Intensive Prior Research on Escape Analysis

Prior Researches

Format:

  1. what ?
  2. what is the point of the idea ?
  3. how is it interesting compared to prior works ?
  4. how is it validated ?
  5. is there any remaining discussion ?
  6. what's next to read ?

(JVM) Escape Analysis in the Context of Dynamic Compilation and Deoptimization

  1. what ?

    • intra-procedural and inter-procedural algorithm of escape analysis
      • with the support for dynamic class loading and "deoptimization"[1]
    • target optimization: SROA / synchronization removal[2] / stack allocation
    • by-product: a better inlining heuristic based on escape information
  2. what is the point of the idea ?

    • intra-procedural analysis: forward abstract interpretation on SSA from
      • escape state:
        • local objects (SSA allocation): fixed-length array
        • fields: growing-length array
        • NOTE: propagate locals escapes to fields
      • control flow handling (i.e. phi-node handling)
        • if any operand of phi-function escapes, propagate the escapes to any other (since then "global SROA doesn't make any sense"[3])
        • use equi-escape set (EES) to propagate escape information among the related phi-operands
          • EES is implemented as an union-find algorithm with path compression
    • inter-procedural analysis: propagate the ("formal"[4]) arguments escape information as a method descriptor
      • purpose: stack allocation (i.e. identifies objects that can be allocated on the caller stack)
        • benefits of stack allocation:
        • cheap allocation (reuse the same stack slot for allocation in a loop)
        • efficient field load (access can be relative to frame's base pointer)
        • (efficient field store: possible but note that actual argument might be heap-allocated)
      • by-product: inter-procedural escape information turned out to be a good inlining heuristics
        • inline methods up to twice as large as the normal threshold if there is at least one parameter that does neither escape the caller nor the callee

    • runtime support
      • support for deoptimization:
        • debugging information keeps a record of how SROA and synchronization removal was performed by the compiler
      • GC modification for stack allocation:
        • A stack object must not be moved in memory, but the heap objects referenced by its fields need to be visited and kept alive. Therefore, we modified the garbage collector so that it does not visit stack objects but treats pointer fields within stack objects as root pointers

  3. how is it interesting compared to prior works ?

    • As as good summary of a basic escape analysis design, and basic target optimization design
    • Their idea to use equi-escape set to handle control flow effects
  4. how is it validated ?

    • SROA validation: insert runtime assertion (run without SROA but with assertions on otherwise-replaced values)
    • performance: benchmarks
  5. is there any remaining discussion ?

    • Is "graph" (EES) is really needed to handle control flow ? Couldn't backward analysis make it more simpler ?

Collected data:
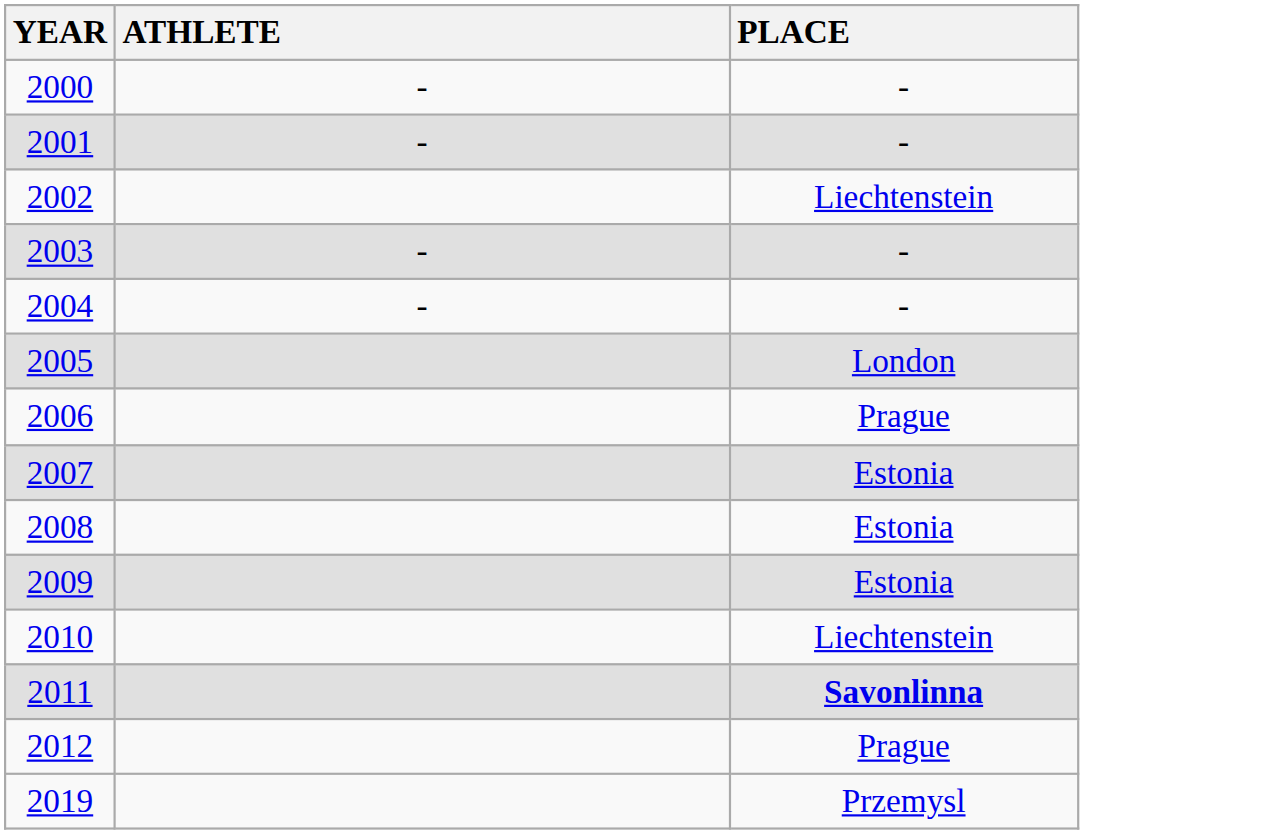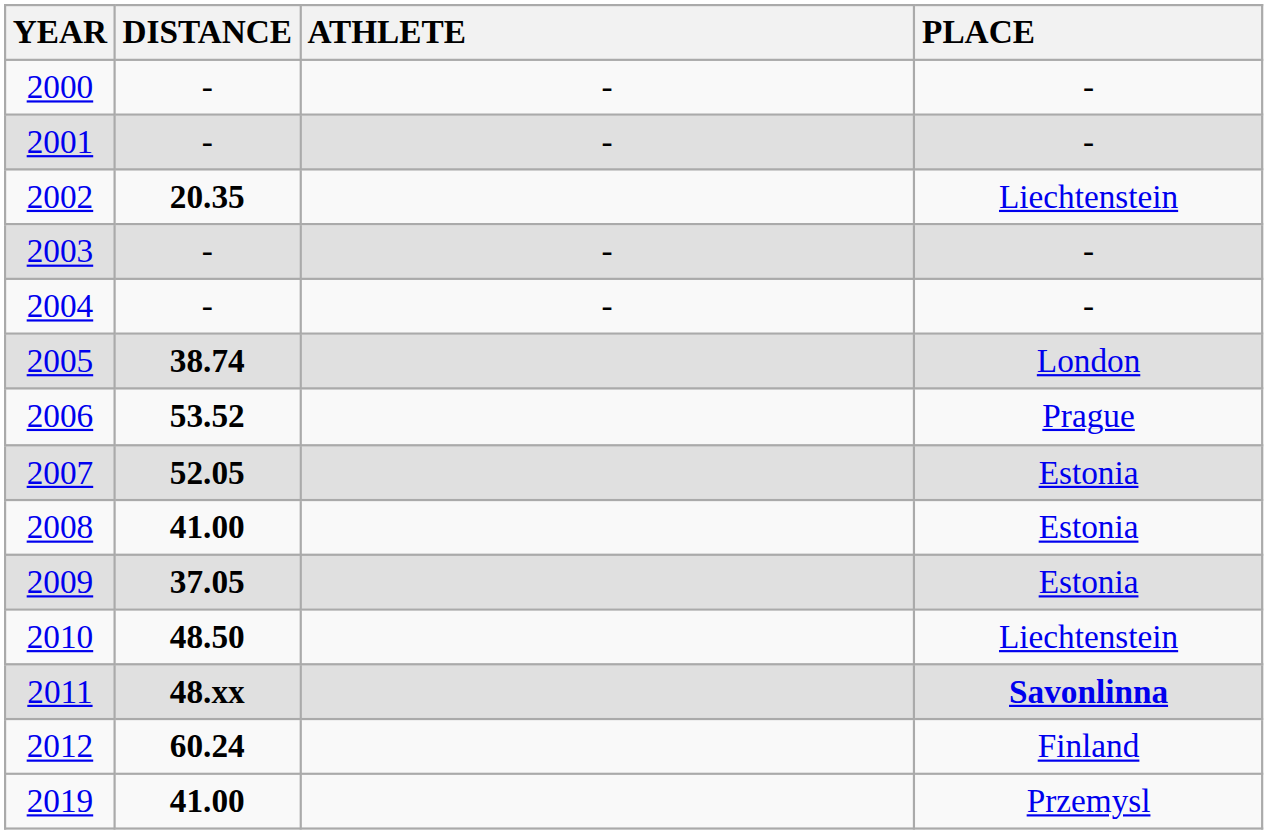+ column: DISTANCE | - | - | 20.35 | - | - | 38.74 | 53.52 | 52.05 | 41.00 | 37.05 | 48.50 | 48.xx | 60.24 | 41.00
2012 | PLACE: Prague -> Finland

What is expected: Output the passage of the escape analysis notes running from "Prior Researches" up to and including "next to read ?", word for word.

Response to this exercise:
Prior Researches

Format:

  1. what ?
  2. what is the point of the idea ?
  3. how is it interesting compared to prior works ?
  4. how is it validated ?
  5. is there any remaining discussion ?
  6. what's next to read ?